Spatial annotation records:
┄┄┄┄┄┄

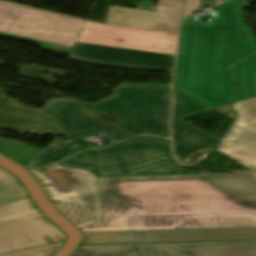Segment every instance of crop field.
<instances>
[{
	"label": "crop field",
	"mask_w": 256,
	"mask_h": 256,
	"mask_svg": "<svg viewBox=\"0 0 256 256\" xmlns=\"http://www.w3.org/2000/svg\"><path fill=\"white\" fill-rule=\"evenodd\" d=\"M102 217L254 213L250 173L98 178Z\"/></svg>",
	"instance_id": "crop-field-1"
},
{
	"label": "crop field",
	"mask_w": 256,
	"mask_h": 256,
	"mask_svg": "<svg viewBox=\"0 0 256 256\" xmlns=\"http://www.w3.org/2000/svg\"><path fill=\"white\" fill-rule=\"evenodd\" d=\"M216 7L210 23H182L174 89L214 109L238 98L235 66L256 55L254 30L245 26L241 3Z\"/></svg>",
	"instance_id": "crop-field-2"
},
{
	"label": "crop field",
	"mask_w": 256,
	"mask_h": 256,
	"mask_svg": "<svg viewBox=\"0 0 256 256\" xmlns=\"http://www.w3.org/2000/svg\"><path fill=\"white\" fill-rule=\"evenodd\" d=\"M61 163L95 176L180 174L169 140L147 136L87 150Z\"/></svg>",
	"instance_id": "crop-field-3"
},
{
	"label": "crop field",
	"mask_w": 256,
	"mask_h": 256,
	"mask_svg": "<svg viewBox=\"0 0 256 256\" xmlns=\"http://www.w3.org/2000/svg\"><path fill=\"white\" fill-rule=\"evenodd\" d=\"M169 88L163 85L121 84L111 97L97 103L77 102L143 134L168 137Z\"/></svg>",
	"instance_id": "crop-field-4"
},
{
	"label": "crop field",
	"mask_w": 256,
	"mask_h": 256,
	"mask_svg": "<svg viewBox=\"0 0 256 256\" xmlns=\"http://www.w3.org/2000/svg\"><path fill=\"white\" fill-rule=\"evenodd\" d=\"M42 112L54 120L59 133L70 141L55 139L26 166L27 168L35 165L44 168L78 151L92 148L93 146L82 137L99 131L113 142L138 134L119 123L108 126L94 117L103 115L73 100H48Z\"/></svg>",
	"instance_id": "crop-field-5"
},
{
	"label": "crop field",
	"mask_w": 256,
	"mask_h": 256,
	"mask_svg": "<svg viewBox=\"0 0 256 256\" xmlns=\"http://www.w3.org/2000/svg\"><path fill=\"white\" fill-rule=\"evenodd\" d=\"M84 21L0 2V36L69 55Z\"/></svg>",
	"instance_id": "crop-field-6"
},
{
	"label": "crop field",
	"mask_w": 256,
	"mask_h": 256,
	"mask_svg": "<svg viewBox=\"0 0 256 256\" xmlns=\"http://www.w3.org/2000/svg\"><path fill=\"white\" fill-rule=\"evenodd\" d=\"M34 175L53 205L76 225L84 226L101 219L95 176L61 163Z\"/></svg>",
	"instance_id": "crop-field-7"
},
{
	"label": "crop field",
	"mask_w": 256,
	"mask_h": 256,
	"mask_svg": "<svg viewBox=\"0 0 256 256\" xmlns=\"http://www.w3.org/2000/svg\"><path fill=\"white\" fill-rule=\"evenodd\" d=\"M28 199L0 206V254L64 240Z\"/></svg>",
	"instance_id": "crop-field-8"
},
{
	"label": "crop field",
	"mask_w": 256,
	"mask_h": 256,
	"mask_svg": "<svg viewBox=\"0 0 256 256\" xmlns=\"http://www.w3.org/2000/svg\"><path fill=\"white\" fill-rule=\"evenodd\" d=\"M72 256H256V241L80 246Z\"/></svg>",
	"instance_id": "crop-field-9"
},
{
	"label": "crop field",
	"mask_w": 256,
	"mask_h": 256,
	"mask_svg": "<svg viewBox=\"0 0 256 256\" xmlns=\"http://www.w3.org/2000/svg\"><path fill=\"white\" fill-rule=\"evenodd\" d=\"M218 227H256V213L103 218V221L84 227L82 230L103 231Z\"/></svg>",
	"instance_id": "crop-field-10"
},
{
	"label": "crop field",
	"mask_w": 256,
	"mask_h": 256,
	"mask_svg": "<svg viewBox=\"0 0 256 256\" xmlns=\"http://www.w3.org/2000/svg\"><path fill=\"white\" fill-rule=\"evenodd\" d=\"M256 239V228L84 232L82 243H137Z\"/></svg>",
	"instance_id": "crop-field-11"
},
{
	"label": "crop field",
	"mask_w": 256,
	"mask_h": 256,
	"mask_svg": "<svg viewBox=\"0 0 256 256\" xmlns=\"http://www.w3.org/2000/svg\"><path fill=\"white\" fill-rule=\"evenodd\" d=\"M69 59L97 65L172 73L174 56L76 42Z\"/></svg>",
	"instance_id": "crop-field-12"
},
{
	"label": "crop field",
	"mask_w": 256,
	"mask_h": 256,
	"mask_svg": "<svg viewBox=\"0 0 256 256\" xmlns=\"http://www.w3.org/2000/svg\"><path fill=\"white\" fill-rule=\"evenodd\" d=\"M177 36L166 33L101 26L87 22L79 42L174 55Z\"/></svg>",
	"instance_id": "crop-field-13"
},
{
	"label": "crop field",
	"mask_w": 256,
	"mask_h": 256,
	"mask_svg": "<svg viewBox=\"0 0 256 256\" xmlns=\"http://www.w3.org/2000/svg\"><path fill=\"white\" fill-rule=\"evenodd\" d=\"M237 117L217 151L256 172V97L232 105Z\"/></svg>",
	"instance_id": "crop-field-14"
},
{
	"label": "crop field",
	"mask_w": 256,
	"mask_h": 256,
	"mask_svg": "<svg viewBox=\"0 0 256 256\" xmlns=\"http://www.w3.org/2000/svg\"><path fill=\"white\" fill-rule=\"evenodd\" d=\"M181 7L177 0H158L155 12L110 7L106 24L176 33Z\"/></svg>",
	"instance_id": "crop-field-15"
},
{
	"label": "crop field",
	"mask_w": 256,
	"mask_h": 256,
	"mask_svg": "<svg viewBox=\"0 0 256 256\" xmlns=\"http://www.w3.org/2000/svg\"><path fill=\"white\" fill-rule=\"evenodd\" d=\"M172 129L176 156L184 155L215 138L182 120L172 122Z\"/></svg>",
	"instance_id": "crop-field-16"
},
{
	"label": "crop field",
	"mask_w": 256,
	"mask_h": 256,
	"mask_svg": "<svg viewBox=\"0 0 256 256\" xmlns=\"http://www.w3.org/2000/svg\"><path fill=\"white\" fill-rule=\"evenodd\" d=\"M42 150L32 148L23 143L0 138V153L16 160L24 166L30 163Z\"/></svg>",
	"instance_id": "crop-field-17"
},
{
	"label": "crop field",
	"mask_w": 256,
	"mask_h": 256,
	"mask_svg": "<svg viewBox=\"0 0 256 256\" xmlns=\"http://www.w3.org/2000/svg\"><path fill=\"white\" fill-rule=\"evenodd\" d=\"M237 68L240 72V100L256 96V57Z\"/></svg>",
	"instance_id": "crop-field-18"
},
{
	"label": "crop field",
	"mask_w": 256,
	"mask_h": 256,
	"mask_svg": "<svg viewBox=\"0 0 256 256\" xmlns=\"http://www.w3.org/2000/svg\"><path fill=\"white\" fill-rule=\"evenodd\" d=\"M175 95L176 101L173 121L212 110L194 100L183 96L177 91H175Z\"/></svg>",
	"instance_id": "crop-field-19"
},
{
	"label": "crop field",
	"mask_w": 256,
	"mask_h": 256,
	"mask_svg": "<svg viewBox=\"0 0 256 256\" xmlns=\"http://www.w3.org/2000/svg\"><path fill=\"white\" fill-rule=\"evenodd\" d=\"M63 243L64 242L56 243L52 245L13 252V253L4 254L0 256H52Z\"/></svg>",
	"instance_id": "crop-field-20"
},
{
	"label": "crop field",
	"mask_w": 256,
	"mask_h": 256,
	"mask_svg": "<svg viewBox=\"0 0 256 256\" xmlns=\"http://www.w3.org/2000/svg\"><path fill=\"white\" fill-rule=\"evenodd\" d=\"M27 196L19 183L0 189V205Z\"/></svg>",
	"instance_id": "crop-field-21"
},
{
	"label": "crop field",
	"mask_w": 256,
	"mask_h": 256,
	"mask_svg": "<svg viewBox=\"0 0 256 256\" xmlns=\"http://www.w3.org/2000/svg\"><path fill=\"white\" fill-rule=\"evenodd\" d=\"M202 5H199V0H185L184 16H189L192 11L200 9Z\"/></svg>",
	"instance_id": "crop-field-22"
},
{
	"label": "crop field",
	"mask_w": 256,
	"mask_h": 256,
	"mask_svg": "<svg viewBox=\"0 0 256 256\" xmlns=\"http://www.w3.org/2000/svg\"><path fill=\"white\" fill-rule=\"evenodd\" d=\"M14 183H17L16 179L0 169V188Z\"/></svg>",
	"instance_id": "crop-field-23"
},
{
	"label": "crop field",
	"mask_w": 256,
	"mask_h": 256,
	"mask_svg": "<svg viewBox=\"0 0 256 256\" xmlns=\"http://www.w3.org/2000/svg\"><path fill=\"white\" fill-rule=\"evenodd\" d=\"M217 0H200V4L204 3L203 5H210V4H216Z\"/></svg>",
	"instance_id": "crop-field-24"
},
{
	"label": "crop field",
	"mask_w": 256,
	"mask_h": 256,
	"mask_svg": "<svg viewBox=\"0 0 256 256\" xmlns=\"http://www.w3.org/2000/svg\"><path fill=\"white\" fill-rule=\"evenodd\" d=\"M220 1H222V0H220Z\"/></svg>",
	"instance_id": "crop-field-25"
}]
</instances>
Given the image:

┄┄┄┄┄┄

Reproduce the listing word for word, starting at its first line and going on through the line that contains "163L95 176L180 174L169". Leave the pictures out of your copy.

# SOLUTION BELOW
Segment every instance of crop field.
<instances>
[{
	"label": "crop field",
	"mask_w": 256,
	"mask_h": 256,
	"mask_svg": "<svg viewBox=\"0 0 256 256\" xmlns=\"http://www.w3.org/2000/svg\"><path fill=\"white\" fill-rule=\"evenodd\" d=\"M102 217L254 213L250 173L98 178Z\"/></svg>",
	"instance_id": "crop-field-1"
},
{
	"label": "crop field",
	"mask_w": 256,
	"mask_h": 256,
	"mask_svg": "<svg viewBox=\"0 0 256 256\" xmlns=\"http://www.w3.org/2000/svg\"><path fill=\"white\" fill-rule=\"evenodd\" d=\"M216 7L210 23H182L174 89L214 109L238 98L235 66L256 55L254 30L245 26L241 3Z\"/></svg>",
	"instance_id": "crop-field-2"
},
{
	"label": "crop field",
	"mask_w": 256,
	"mask_h": 256,
	"mask_svg": "<svg viewBox=\"0 0 256 256\" xmlns=\"http://www.w3.org/2000/svg\"><path fill=\"white\" fill-rule=\"evenodd\" d=\"M61 163L95 176L180 174L169 140L147 136L87 150Z\"/></svg>",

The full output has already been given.